The XFiltra includes an integrated pump, filter and dewatering device. Unfiltered water enters the XFiltra where the microfibres are trapped and are spun dry into a solid disk for easy removal. When the XFiltra is ready for cleaning operators just remove the dry microfibre disk which can then be deposited in the established recycling chain. Environment managers should expect to see this technology and many like it appearing in the commercial sector very soon.
Last year, the company also gave details of its Symphony Project aimed at improving the sustainability of the commercial laundry industry. For example, it is estimated that hotels around the world with on-premise laundries (OPLs) annually use 57 billion gallons of water to process the laundry generated from guest rooms.
Commenting, Jonathan Benjamin, Global President of Xeros Cleaning Technologies said: “The Symphony Project enables the laundry industry to join a broader conversation about sustainability in an open, collaborative way and take great strides beyond what we are currently doing. The invitation to participate in the entire industry from washing machine brands to laundry room operators, to water and energy suppliers, to others.”
Cleaning and delivery
For environment managers with OPL facilities, the need to reduce energy and consumption are twin pressures that are constant across the industry. Using well-understood technologies such as tunnel washers will continue, as they have constantly evolved.
Many environment managers are also looking closely at how their OPL facilities could be improved. The established hybrid approach where some laundry services are outsourced is being brought in-house.
With the development of more advanced wet cleaning ready machines such as Girbau’s Agua Smart, some facilities, especially across the healthcare sector, could bring some or all of their outsourced laundry on site, as these machines can offer a dry clean-like high-quality finish to what could be fragile textiles.
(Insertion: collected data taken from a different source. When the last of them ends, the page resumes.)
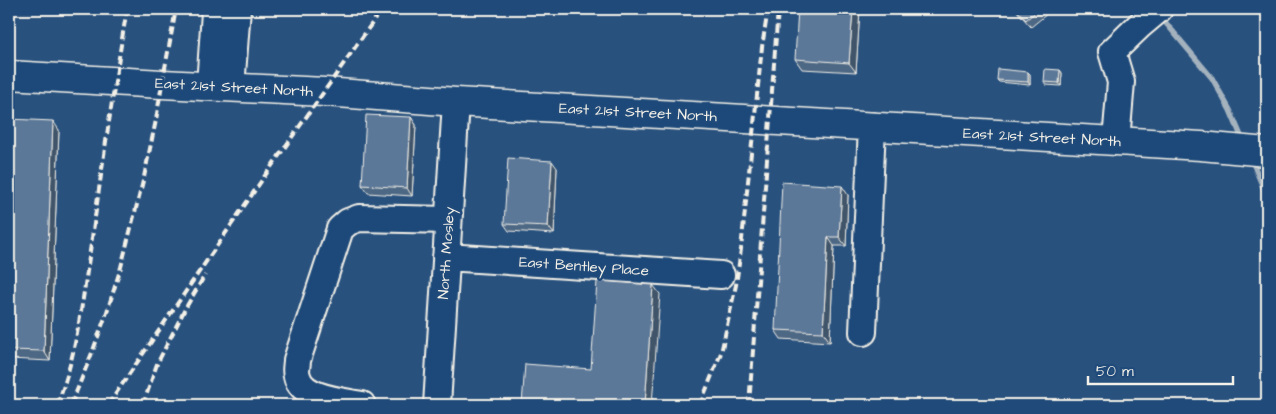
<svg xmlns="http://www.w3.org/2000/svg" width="1276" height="414" viewBox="0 0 1276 414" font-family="'Architects Daughter',sans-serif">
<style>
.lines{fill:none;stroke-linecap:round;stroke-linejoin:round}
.stream{stroke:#a4b2be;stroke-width:5.5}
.minor-casing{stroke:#f4f1e8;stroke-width:30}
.major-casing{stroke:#f4f1e8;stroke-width:31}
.minor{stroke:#1f4a7a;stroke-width:26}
.major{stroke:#1f4a7a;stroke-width:28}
.rail{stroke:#f4f1e8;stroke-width:4;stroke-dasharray:8 4;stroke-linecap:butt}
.wall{fill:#4e6784;stroke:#f4f1e8}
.shaded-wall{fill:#40546b;stroke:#f4f1e8}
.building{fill:#5b7899;stroke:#f4f1e8}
.labels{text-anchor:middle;stroke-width:5;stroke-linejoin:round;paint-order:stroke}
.street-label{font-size:15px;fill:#f4f1e8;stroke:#1f4a7a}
</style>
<rect width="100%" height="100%" fill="#28517e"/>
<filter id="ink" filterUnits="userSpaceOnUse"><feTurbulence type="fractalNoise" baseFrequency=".02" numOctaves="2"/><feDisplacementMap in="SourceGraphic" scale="10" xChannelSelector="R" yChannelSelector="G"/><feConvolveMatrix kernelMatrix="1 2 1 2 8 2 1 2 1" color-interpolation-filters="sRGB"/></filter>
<g filter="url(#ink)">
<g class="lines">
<path class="stream" d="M1160 16 1212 78 1230 110 1244 143
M1251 158 1267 197"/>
<defs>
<path id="minor" d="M210 86 215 12 213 9
M231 87 237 9
M1116 141 1121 82 1112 52 1140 25 1159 9
M446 257 721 275
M863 332 872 126
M362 405C343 401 302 399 297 376 295 371 297 365 297 360L340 229 348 222 359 218 448 220
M437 405 456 102"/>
<path id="major" d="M9 75 162 84 325 92 456 102 1201 146 1267 152"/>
</defs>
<use href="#minor" class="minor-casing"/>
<use href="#major" class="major-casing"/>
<use href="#minor" class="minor"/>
<use href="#major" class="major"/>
<path class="rail" d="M57 405C78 352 83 294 92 238 103 161 114 85 127 9
M71 405 92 353 106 315 121 267 144 177 156 120 162 84 176 9
M108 405 264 177 382 9
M143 405 157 364 185 309 205 275
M700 405 721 353 736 285 741 249 762 47 768 9
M749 405 778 9"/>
</g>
<path class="wall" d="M307 9H335V10Z
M860 9 856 72 802 69 795 59Z
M1015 9H1053L1031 27Z
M1060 70 1062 73 1061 86 1046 85 1044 82Z
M1028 72 1030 74V85L999 82 997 80Z
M411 117 416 125 412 196 368 193 362 185Z
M9 119 59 130 50 361 9 359Z
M557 168 554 234 509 231 504 224Z
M848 195 846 246H834L830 342 781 339 775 330Z"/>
<path class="shaded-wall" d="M853 9H860L856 72 849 63Z
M1060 70 1062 73 1061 86 1059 83Z
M1028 72 1030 74V85L1028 82Z
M411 117 416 125 412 196 407 188Z
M53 121 59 130 50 361 44 351Z
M552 161 557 168 554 234 548 226Z
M842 186 848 195 846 246 839 237Z
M828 237 834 246 830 342 823 332Z
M653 285 660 294 652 405H645Z"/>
<path class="building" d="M798 9H853L849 63 795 59Z
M1016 9H1039L1026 20Z
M998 69 1028 72V82L997 80Z
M1045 69 1060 70 1059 83 1044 82Z
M366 115 411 117 407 188 362 185Z
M9 119 53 121 44 351 9 350Z
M508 158 552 161 548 226 504 224Z
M782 182 842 186 839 237H828L823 332 775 330Z
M597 281 653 285 645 405H522L525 364 591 369Z
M181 402 212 405H180Z"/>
</g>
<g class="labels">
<g class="street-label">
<text transform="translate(234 87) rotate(3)" y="5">East 21st Street North</text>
<text transform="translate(638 112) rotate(3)" y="5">East 21st Street North</text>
<text transform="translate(1042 137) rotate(3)" y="5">East 21st Street North</text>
<text transform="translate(446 253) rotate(-86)" y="5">North Mosley</text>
<text transform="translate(584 266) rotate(4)" y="5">East Bentley Place</text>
</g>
</g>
<rect width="1276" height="414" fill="none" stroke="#1f4a7a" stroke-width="30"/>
<rect x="15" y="15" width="1246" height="384" fill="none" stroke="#f4f1e8" stroke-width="2" filter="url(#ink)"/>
<path d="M1088 376v8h145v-8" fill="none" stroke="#f4f1e8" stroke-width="2.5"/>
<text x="1096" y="376" font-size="15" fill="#f4f1e8" stroke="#1f4a7a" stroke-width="4" paint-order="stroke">50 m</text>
</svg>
The laundry services that environment managers have responsibility for are often highly specialised. Managers should always seek the best of breed when specifying machines. In addition, the long-term health of their installations requires regular maintenance. And with environmental pollution high on the agenda of many businesses and organisations, switching to reduced water machines and using environmentally friendly detergents are easy wins.
Environment managers with on-site laundry facilities should always:
Use maintenance cycles on each machine
Machines that are run daily will need a full maintenance schedule. This avoids the build-up of debris, which can adversely affect the operation of a machine. Always follow the machine manufacturer’s cleaning guidelines.
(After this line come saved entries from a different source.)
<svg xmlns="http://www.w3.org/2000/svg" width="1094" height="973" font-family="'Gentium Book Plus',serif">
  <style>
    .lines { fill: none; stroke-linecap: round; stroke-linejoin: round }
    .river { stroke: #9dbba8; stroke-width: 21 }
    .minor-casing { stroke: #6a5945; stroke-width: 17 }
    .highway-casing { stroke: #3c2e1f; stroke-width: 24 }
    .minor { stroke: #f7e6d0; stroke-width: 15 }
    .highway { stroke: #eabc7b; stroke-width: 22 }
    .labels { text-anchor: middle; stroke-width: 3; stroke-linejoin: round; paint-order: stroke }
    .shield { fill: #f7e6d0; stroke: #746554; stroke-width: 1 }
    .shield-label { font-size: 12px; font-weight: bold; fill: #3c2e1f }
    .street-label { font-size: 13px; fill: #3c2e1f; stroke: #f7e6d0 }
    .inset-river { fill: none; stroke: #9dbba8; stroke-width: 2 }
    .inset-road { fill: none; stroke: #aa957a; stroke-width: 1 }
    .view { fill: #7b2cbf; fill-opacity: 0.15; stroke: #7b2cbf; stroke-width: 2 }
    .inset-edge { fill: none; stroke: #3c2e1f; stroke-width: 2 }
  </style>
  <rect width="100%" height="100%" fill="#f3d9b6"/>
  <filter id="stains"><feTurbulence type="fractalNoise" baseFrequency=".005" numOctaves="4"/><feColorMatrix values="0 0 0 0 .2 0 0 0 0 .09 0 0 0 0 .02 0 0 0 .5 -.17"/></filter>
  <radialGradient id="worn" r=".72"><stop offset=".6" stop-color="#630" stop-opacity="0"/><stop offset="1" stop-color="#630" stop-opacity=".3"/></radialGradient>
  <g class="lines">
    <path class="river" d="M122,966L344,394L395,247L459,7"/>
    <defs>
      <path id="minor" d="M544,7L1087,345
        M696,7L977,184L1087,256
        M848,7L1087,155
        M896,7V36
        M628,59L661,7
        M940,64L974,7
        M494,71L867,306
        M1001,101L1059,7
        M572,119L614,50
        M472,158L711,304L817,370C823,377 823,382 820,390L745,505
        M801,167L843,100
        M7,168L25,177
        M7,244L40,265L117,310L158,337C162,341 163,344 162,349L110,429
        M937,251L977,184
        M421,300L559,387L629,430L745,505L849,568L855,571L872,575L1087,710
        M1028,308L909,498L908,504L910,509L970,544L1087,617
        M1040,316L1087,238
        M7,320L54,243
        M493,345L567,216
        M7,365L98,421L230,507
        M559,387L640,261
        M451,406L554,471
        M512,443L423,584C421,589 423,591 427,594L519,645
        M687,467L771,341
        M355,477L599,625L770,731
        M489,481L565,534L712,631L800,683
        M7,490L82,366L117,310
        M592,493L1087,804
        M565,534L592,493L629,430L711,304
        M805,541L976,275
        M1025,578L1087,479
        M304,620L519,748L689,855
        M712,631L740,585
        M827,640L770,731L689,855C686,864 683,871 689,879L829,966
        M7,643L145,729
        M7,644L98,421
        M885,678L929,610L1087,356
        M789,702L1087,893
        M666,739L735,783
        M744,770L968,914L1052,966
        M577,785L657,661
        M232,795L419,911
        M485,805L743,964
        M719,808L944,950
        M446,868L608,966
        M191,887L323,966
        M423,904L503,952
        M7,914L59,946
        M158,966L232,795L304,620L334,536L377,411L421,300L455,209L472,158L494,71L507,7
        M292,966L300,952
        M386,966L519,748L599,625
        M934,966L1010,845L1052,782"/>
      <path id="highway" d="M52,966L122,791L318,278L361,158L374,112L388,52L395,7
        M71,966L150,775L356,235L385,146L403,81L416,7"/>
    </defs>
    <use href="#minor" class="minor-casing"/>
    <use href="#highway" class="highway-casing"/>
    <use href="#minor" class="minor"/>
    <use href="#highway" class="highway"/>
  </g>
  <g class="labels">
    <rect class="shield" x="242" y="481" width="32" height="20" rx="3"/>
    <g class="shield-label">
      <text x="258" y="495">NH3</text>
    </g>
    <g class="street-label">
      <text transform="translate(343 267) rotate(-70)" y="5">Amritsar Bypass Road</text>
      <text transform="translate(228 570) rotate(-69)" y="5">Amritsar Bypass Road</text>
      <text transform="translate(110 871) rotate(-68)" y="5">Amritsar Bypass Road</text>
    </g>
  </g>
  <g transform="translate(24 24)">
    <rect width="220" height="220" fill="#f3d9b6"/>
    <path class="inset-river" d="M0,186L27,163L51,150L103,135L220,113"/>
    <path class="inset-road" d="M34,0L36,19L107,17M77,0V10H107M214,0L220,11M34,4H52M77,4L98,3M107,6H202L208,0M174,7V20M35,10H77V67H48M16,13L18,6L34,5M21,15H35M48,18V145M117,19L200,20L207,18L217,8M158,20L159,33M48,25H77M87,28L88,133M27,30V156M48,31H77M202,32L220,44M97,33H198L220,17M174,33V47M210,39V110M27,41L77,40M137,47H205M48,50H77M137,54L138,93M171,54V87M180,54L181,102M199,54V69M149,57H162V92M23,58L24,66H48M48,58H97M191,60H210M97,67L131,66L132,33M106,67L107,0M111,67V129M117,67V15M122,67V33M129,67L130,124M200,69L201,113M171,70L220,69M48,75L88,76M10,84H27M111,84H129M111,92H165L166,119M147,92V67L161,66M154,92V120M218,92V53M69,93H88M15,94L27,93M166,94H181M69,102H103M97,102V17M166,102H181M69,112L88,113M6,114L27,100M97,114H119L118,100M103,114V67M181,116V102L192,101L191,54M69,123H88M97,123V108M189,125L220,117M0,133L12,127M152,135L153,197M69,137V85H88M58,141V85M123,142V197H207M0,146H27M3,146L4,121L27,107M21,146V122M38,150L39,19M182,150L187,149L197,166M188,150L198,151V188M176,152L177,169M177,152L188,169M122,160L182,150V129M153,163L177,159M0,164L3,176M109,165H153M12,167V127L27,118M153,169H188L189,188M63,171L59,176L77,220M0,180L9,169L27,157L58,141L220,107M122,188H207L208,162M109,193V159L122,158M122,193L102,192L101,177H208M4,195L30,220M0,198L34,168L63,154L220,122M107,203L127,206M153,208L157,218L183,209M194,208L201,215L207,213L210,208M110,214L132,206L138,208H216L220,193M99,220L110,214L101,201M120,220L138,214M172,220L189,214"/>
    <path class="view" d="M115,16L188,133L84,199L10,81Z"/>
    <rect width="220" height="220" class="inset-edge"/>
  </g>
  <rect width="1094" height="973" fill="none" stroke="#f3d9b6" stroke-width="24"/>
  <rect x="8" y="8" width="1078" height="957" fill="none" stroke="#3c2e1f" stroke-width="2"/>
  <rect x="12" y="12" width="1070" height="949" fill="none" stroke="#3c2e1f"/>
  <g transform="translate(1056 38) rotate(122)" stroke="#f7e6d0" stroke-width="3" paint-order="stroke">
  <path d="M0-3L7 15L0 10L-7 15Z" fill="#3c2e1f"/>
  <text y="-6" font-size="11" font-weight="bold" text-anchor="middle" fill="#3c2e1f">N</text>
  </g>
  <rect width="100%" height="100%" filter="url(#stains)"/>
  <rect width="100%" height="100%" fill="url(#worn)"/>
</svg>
Operate machines within stated parameters
It can be tempting to overload machines to reduce the number of loads run in each cycle. This should be avoided, as this can cause damage to the machine. In addition, overloading a machine will mean the wash is less efficient. This could be important from a hygiene perspective for some environment managers. Pay special attention to temperature.
Choose solvent with care
The choice of detergent and solvents for stain removal is now wide. Match the detergent to the machine in use. There is also a range of products that have less of a polluting impact on the environment.
Fully comply with regulations
Environment managers need to ensure their laundry services fully comply with the Water Supply Regulations 1999. In addition, complying with the guidance contained within Water Regulations Advisory Scheme (WRAS) although not a statutory requirement can ensure machines are installed and operate to a high level of quality.